A l'écran, un margoulin essaie de passer inaperçu. Il promène son regard partout, donc nulle part. L'allure empruntée, il se promène de salle en salle, avant de défier la sécurité du musée dans lequel il se trouve, desserre un loquet, et... Dérobe une minable figurine en bas dans une vitrine. Avant de quitter les lieux, comme si de rien n'était, avant de rejoindre son épouse.
Après de tels repérages, le plan d'action et le casse en lui-même ne pourront être qu'aussi minables. Visiblement, l'intérêt de Kelly Reichardt se trouve ailleurs. Aux antipodes des productions hollywoodiennes dopées à l'action spectaculaire, à la mécanique de précision déployée pour le méfait, à l'ingéniosité de son auteur.

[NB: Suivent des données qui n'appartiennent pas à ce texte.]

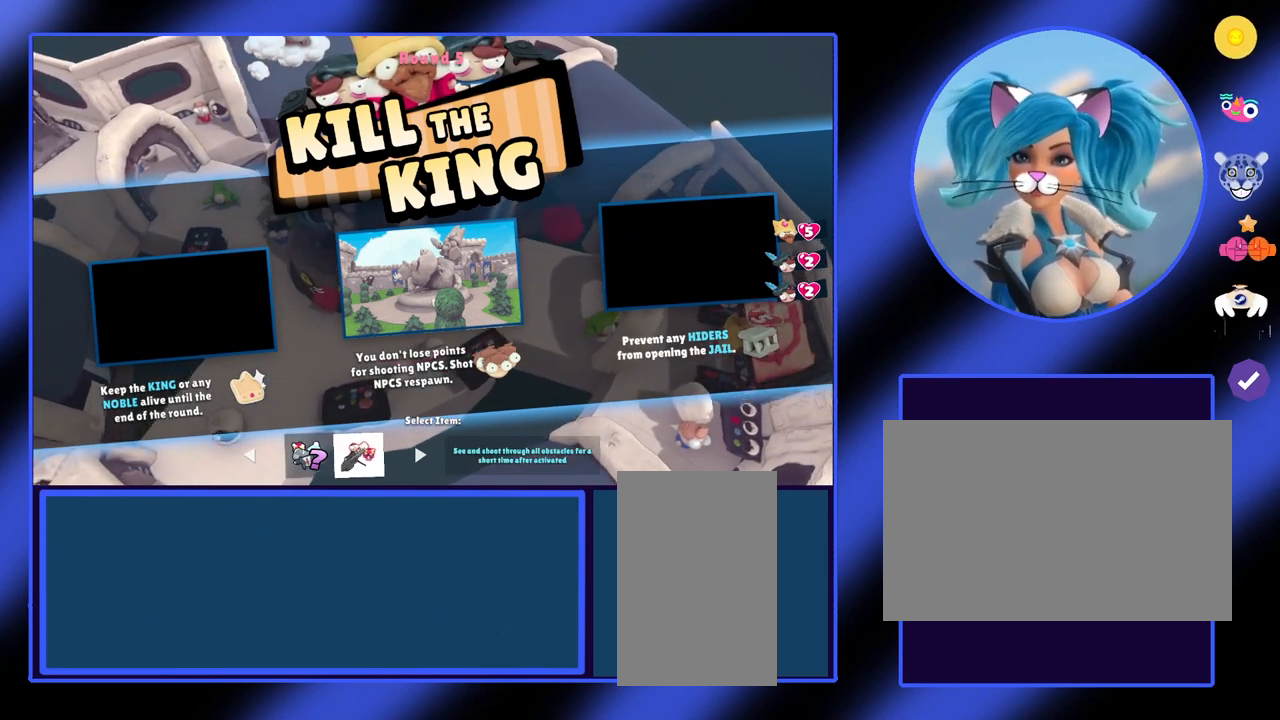
{"keys": [], "mouse": [], "events": []}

Dans The Mastermind, tout est petit, presque dérisoire. Au point que l'on sourit à l'instant où l'on réalise que l'un des vigiles est tout simplement en train de roupiller, ou lorsque le casse manque d'avorter dans une arrestation tout sauf héroïque. Sourire rehaussé par une bande son jazzy en forme d'improvisation solitaire, seul élément virevoltant d'un début d'aventure en mode mineur.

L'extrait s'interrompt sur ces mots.